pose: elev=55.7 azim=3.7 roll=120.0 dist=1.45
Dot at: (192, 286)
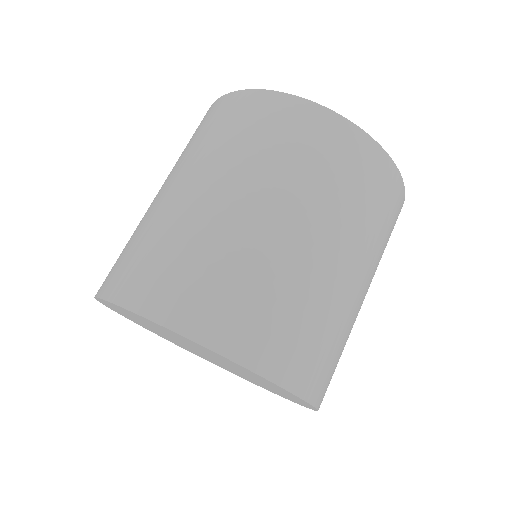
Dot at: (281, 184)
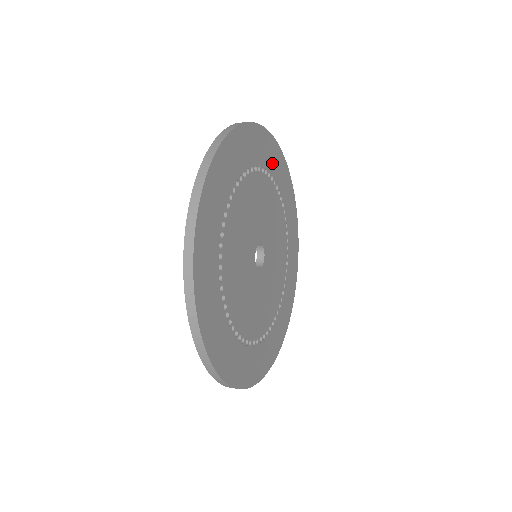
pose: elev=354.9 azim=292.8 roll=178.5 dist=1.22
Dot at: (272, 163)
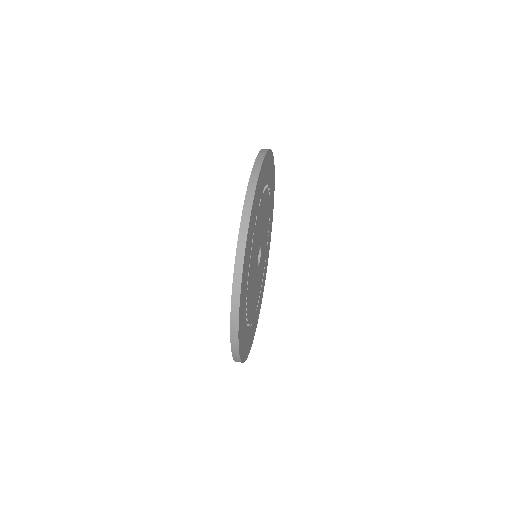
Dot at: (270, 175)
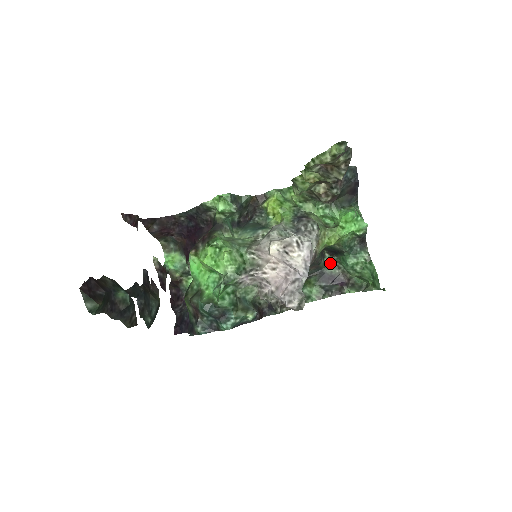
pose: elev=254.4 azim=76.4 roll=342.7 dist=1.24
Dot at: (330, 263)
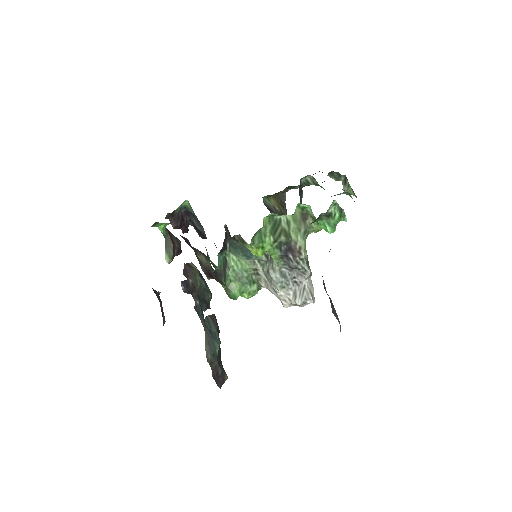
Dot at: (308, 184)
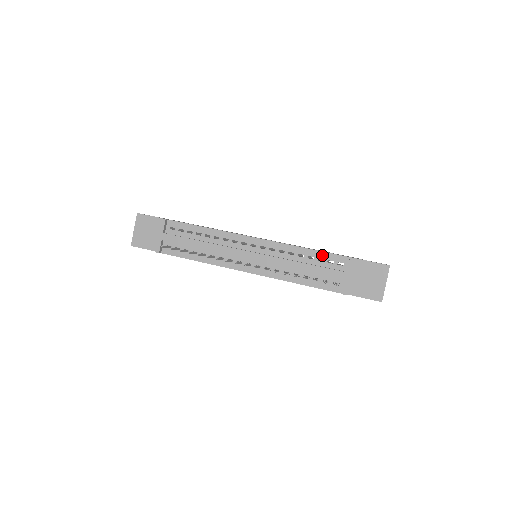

-- -- --

## [Directions for this task]
Write out every line of the items above again and leave out the pictures. Shift the answer coordinates, which are the second "Dot at" line in each item, by adding 88 to both numbers, and keep the pose lines and the first "Dot at" lines unchanged.

## [Output for this task]
pose: elev=55.7 azim=3.7 roll=120.0 dist=1.45
Dot at: (192, 286)
Dot at: (369, 272)
pose: elev=354.9 azim=292.8 roll=178.5 dist=1.22
Dot at: (272, 163)
Dot at: (358, 263)
pose: elev=254.4 azim=76.4 roll=342.7 dist=1.24
Dot at: (330, 263)
Dot at: (396, 272)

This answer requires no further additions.